Cuando pase esto, decíamos, nos abrazaremos, seremos mejores, nos abrazaremos..., cuando pase esto, decíamos. Entretanto se mueren los abuelos, se pierden vidas, amigos, trabajos, se pierden oportunidades, se pierden trenes, a la espera de tiempos mejores, cuando pase esto, decíamos. Porque cuando llega la enfermedad, el dolor, la muerte, el confinamiento, un accidente, algo que se rompe en el cuerpo o en el alma, siempre nos pilla desprevenidos, y hablamos de horas, de tiempos perdidos, se abren huecos de vacío que nos desconciertan.
Pero ¿y si cambiásemos de perspectiva, tratando de pensar de otro modo? No el tiempo contable, sino el tiempo vivido, ¿y si pensáramos en las horas redimidas? Esas que se alzan y florecen, tal vez, en lo dañado, iluminando los días raros, el extrañamiento, la perplejidad, la clausura forzosa, quédate en casa? Podrían ser muchos los instantes de gracia, probablemnete más de los que pensamos, basta una mirada atenta. Sólo después, cuando paramos, cuando no hay prisa, ni angustia, ni miedo, echamos la vista atrás, y vuelven a nuestra memoria tantas horas que creímos perdidas, como un tiempo que sedimenta y cobra sentido.
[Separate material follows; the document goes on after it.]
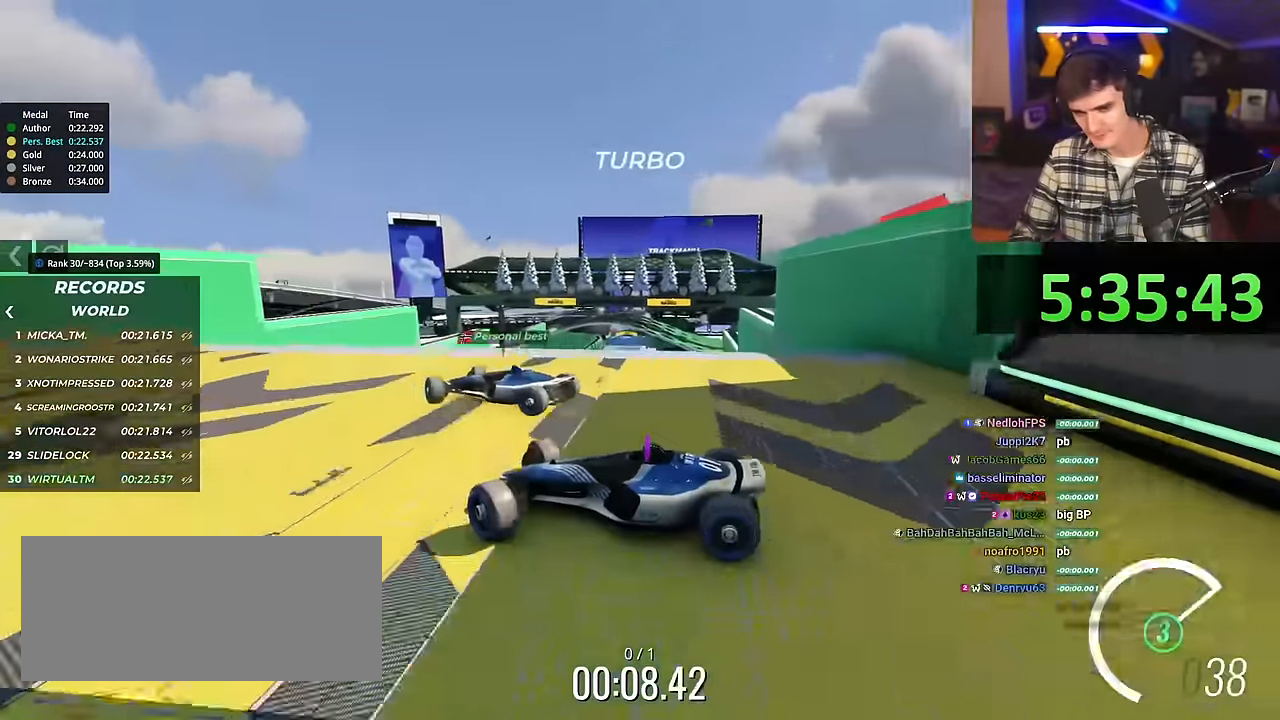
{"keys": ["right", "up"], "events": []}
Las horas redimidas son horas que pasan despacio, vividas seguramente como improductivas, no son de trabajo ni de vacaciones programadas, no cotizan. Son horas donde, al parecer, no hacemos o no podemos hacer nada, más que ver pasar el tiempo, o tal vez sostenerlo para que no caiga al precipicio de la depresión, del sinsentido. Son horas de contemplación, el pajarillo que se infla y se acurruca para recogerse del frío, en el árbol desnudo de la portería de la casa de acogida, horas de escucha desinteresada, acompasando el paso del carrito de la compra junto a la vecina, más despacio, al ritmo de sus muletas. Son horas de abrir puertas y saludar, a quien no conoces, que pasa por allí... en ese hogar de Caritas donde buscan gente con ángel. También de contemplar la belleza que habitábamos desde antaño y habíamos dejado de mirar, la cúpula de La Purísima revisitada, por ejemplo. Si vivimos el tiempo y nos dejamos habitar, el pulso de lo cotidiano es otro, lo no interesante cobra un brillo inusitado, se redimen las horas.
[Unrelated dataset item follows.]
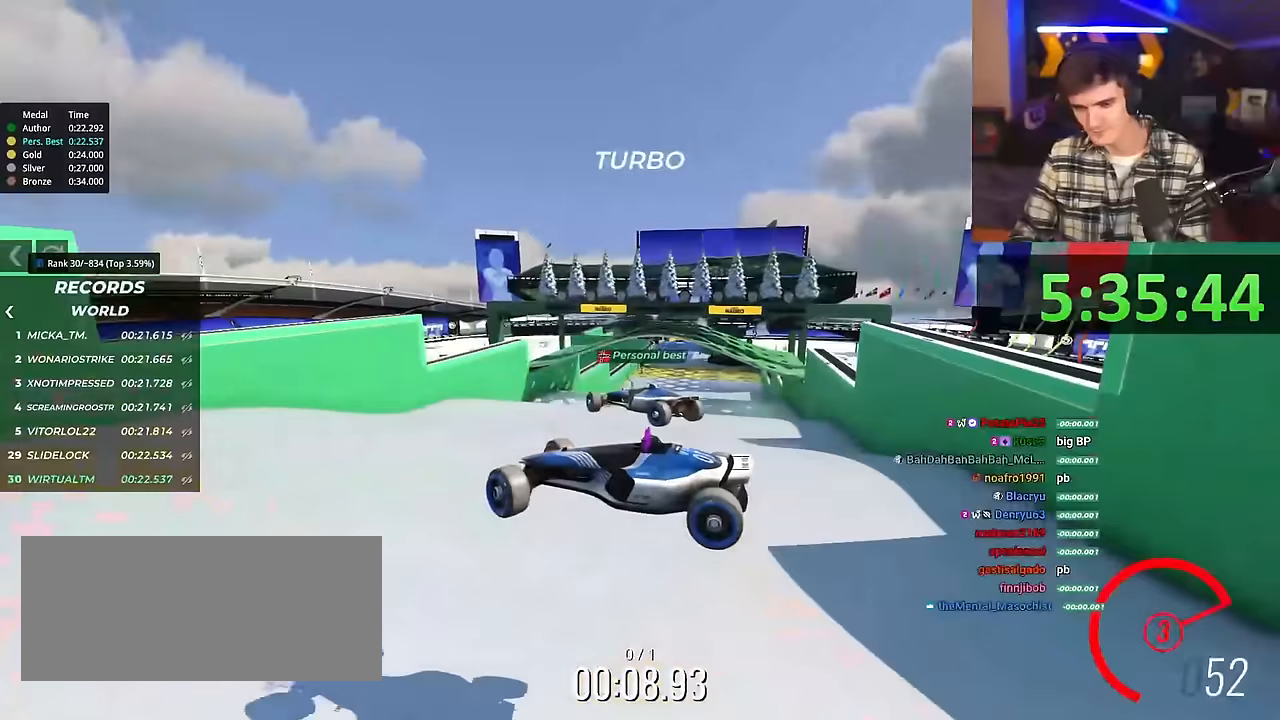
{"keys": ["right", "up"], "events": []}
Hay horas de actividad, de extraversión, de programar actividades hacia afuera. Pero hay horas de atención desinteresada, que se pueden convertir en horas de gestación. Son muchas las gestaciones posibles, si nos dejamos fecundar. Todo lo contrario de ese tiempo ruidoso y enloquecido, ese fárrago de imágenes y músicas repetitivas que nos acosa desde las pantallas, siempre empujados por el miedo, compulsión de cifras en la televisión, número de vacunas, número de muertes, número de pibs y de plaf, número de tuits sobre tal o cual tema y número de retuits, a cual más insultante... Esto es el cuento de nunca acabar.
Mas lo que hace sufrir no hay que olvidarlo, no hay que enterrarlo, sino intentar comnprenderlo, el miedo que nos acucia, el veneno que nos salpica podrá recuperarse en un relato lúcido y amable, tal vez en una narración de sentido y perdón, que haga frente a nuestro egoísmo y de algún modo lo libere. Tampoco el tedio es bueno desterrarlo, mejor mirarlo a los ojos, invitarlo a sentarse en el sofá y encararse con un café a su gris oquedad.
Porque ya decía Ortega y Gasset, somos lo que hacemos y los que nos pasa. Somos pacientes de la vida, y no solo actores principales, muchas veces ni siquera somos protagonistas de la nuestra. La atención, la conciencia despierta, la mirada atenta, redimir las horas de la soledad, del dolor, del absurdo, esas horas de desecho, que desatendemos.
Cuando pase esto, decíamos, pero la realidad es implacable, todavía no pasa, y entretanto toda vida es vivida. De nosotros depende como habitar este presente.